Print the lines below exactly, beginning with the one that contains "- 📫 How to reach me: ..." and stopping after the last line.

START Records provided

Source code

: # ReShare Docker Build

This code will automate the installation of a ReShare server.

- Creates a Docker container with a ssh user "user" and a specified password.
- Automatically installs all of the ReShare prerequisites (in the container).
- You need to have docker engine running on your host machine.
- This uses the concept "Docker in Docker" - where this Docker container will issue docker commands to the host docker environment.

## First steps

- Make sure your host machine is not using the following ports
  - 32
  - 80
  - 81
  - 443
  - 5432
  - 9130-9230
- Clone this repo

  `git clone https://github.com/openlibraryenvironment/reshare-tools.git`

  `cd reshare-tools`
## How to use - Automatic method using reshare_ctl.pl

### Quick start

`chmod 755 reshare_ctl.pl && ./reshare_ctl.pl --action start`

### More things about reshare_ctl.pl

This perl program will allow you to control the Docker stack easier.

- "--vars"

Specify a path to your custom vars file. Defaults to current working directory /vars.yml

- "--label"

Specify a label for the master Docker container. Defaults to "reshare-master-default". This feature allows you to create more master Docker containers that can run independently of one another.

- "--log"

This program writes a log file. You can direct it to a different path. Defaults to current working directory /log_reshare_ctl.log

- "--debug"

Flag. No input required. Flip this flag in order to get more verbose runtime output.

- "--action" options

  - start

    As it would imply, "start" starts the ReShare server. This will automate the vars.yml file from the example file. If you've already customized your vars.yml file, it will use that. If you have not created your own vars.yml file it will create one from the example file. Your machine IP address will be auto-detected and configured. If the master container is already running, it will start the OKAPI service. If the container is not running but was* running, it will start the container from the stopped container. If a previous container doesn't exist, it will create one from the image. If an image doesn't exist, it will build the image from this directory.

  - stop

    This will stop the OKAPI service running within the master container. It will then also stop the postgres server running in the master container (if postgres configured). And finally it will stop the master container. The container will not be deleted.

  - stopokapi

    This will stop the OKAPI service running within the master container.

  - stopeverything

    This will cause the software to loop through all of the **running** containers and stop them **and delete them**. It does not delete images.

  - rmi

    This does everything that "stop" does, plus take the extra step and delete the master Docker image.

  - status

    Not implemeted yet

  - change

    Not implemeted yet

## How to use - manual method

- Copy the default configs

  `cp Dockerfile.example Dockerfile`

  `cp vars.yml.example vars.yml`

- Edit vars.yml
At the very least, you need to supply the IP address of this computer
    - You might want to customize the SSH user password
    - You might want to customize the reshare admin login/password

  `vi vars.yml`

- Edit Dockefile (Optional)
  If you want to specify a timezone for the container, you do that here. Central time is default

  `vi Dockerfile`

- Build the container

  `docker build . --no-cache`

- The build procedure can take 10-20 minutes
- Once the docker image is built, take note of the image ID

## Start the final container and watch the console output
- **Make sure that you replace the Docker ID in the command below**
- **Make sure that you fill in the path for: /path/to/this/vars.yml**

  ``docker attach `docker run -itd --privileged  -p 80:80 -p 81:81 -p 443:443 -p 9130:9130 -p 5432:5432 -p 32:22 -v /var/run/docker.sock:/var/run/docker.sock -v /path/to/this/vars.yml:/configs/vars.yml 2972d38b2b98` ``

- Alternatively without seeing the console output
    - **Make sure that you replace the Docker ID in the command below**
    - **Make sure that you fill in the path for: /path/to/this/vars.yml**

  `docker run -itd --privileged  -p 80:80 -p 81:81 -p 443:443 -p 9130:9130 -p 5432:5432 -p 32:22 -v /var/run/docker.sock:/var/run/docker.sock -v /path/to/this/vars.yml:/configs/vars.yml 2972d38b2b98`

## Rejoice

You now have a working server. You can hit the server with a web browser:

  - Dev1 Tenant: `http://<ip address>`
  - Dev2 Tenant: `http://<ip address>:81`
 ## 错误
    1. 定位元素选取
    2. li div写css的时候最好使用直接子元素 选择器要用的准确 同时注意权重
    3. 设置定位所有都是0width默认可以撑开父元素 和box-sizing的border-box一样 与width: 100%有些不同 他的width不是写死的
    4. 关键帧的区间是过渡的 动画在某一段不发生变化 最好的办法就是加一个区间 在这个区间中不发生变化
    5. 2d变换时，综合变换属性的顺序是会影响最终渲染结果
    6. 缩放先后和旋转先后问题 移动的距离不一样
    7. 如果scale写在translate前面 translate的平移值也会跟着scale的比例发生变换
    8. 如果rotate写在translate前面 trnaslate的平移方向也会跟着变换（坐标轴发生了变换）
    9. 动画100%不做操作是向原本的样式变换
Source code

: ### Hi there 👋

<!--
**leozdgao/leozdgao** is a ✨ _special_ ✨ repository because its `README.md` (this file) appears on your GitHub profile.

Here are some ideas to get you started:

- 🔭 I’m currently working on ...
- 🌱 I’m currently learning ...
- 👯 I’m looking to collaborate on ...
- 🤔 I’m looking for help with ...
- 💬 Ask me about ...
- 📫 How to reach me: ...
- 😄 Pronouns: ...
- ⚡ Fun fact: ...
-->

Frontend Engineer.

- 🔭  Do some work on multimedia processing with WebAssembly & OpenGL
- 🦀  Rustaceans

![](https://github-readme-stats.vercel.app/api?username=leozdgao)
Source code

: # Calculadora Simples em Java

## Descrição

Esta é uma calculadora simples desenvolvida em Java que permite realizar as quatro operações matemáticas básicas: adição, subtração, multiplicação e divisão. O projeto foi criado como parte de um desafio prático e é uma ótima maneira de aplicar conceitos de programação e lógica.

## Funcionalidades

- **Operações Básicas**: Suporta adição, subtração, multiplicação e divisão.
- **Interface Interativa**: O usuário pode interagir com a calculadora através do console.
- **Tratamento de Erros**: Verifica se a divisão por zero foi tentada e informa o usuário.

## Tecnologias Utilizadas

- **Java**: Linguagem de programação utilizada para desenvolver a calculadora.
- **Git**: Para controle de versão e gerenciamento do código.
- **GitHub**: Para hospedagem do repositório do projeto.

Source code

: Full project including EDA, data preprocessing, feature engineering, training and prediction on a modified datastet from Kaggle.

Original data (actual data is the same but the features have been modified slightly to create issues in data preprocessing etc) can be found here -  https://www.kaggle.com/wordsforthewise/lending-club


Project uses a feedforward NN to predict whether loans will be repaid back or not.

END Records provided

- **Solution**:
- 📫 How to reach me: ...
- 😄 Pronouns: ...
- ⚡ Fun fact: ...
-->

Frontend Engineer.

- 🔭  Do some work on multimedia processing with WebAssembly & OpenGL
- 🦀  Rustaceans

![](https://github-readme-stats.vercel.app/api?username=leozdgao)
Source code

: # Calculadora Simples em Java

## Descrição

Esta é uma calculadora simples desenvolvida em Java que permite realizar as quatro operações matemáticas básicas: adição, subtração, multiplicação e divisão. O projeto foi criado como parte de um desafio prático e é uma ótima maneira de aplicar conceitos de programação e lógica.

## Funcionalidades

- **Operações Básicas**: Suporta adição, subtração, multiplicação e divisão.
- **Interface Interativa**: O usuário pode interagir com a calculadora através do console.
- **Tratamento de Erros**: Verifica se a divisão por zero foi tentada e informa o usuário.

## Tecnologias Utilizadas

- **Java**: Linguagem de programação utilizada para desenvolver a calculadora.
- **Git**: Para controle de versão e gerenciamento do código.
- **GitHub**: Para hospedagem do repositório do projeto.

Source code

: Full project including EDA, data preprocessing, feature engineering, training and prediction on a modified datastet from Kaggle.

Original data (actual data is the same but the features have been modified slightly to create issues in data preprocessing etc) can be found here -  https://www.kaggle.com/wordsforthewise/lending-club


Project uses a feedforward NN to predict whether loans will be repaid back or not.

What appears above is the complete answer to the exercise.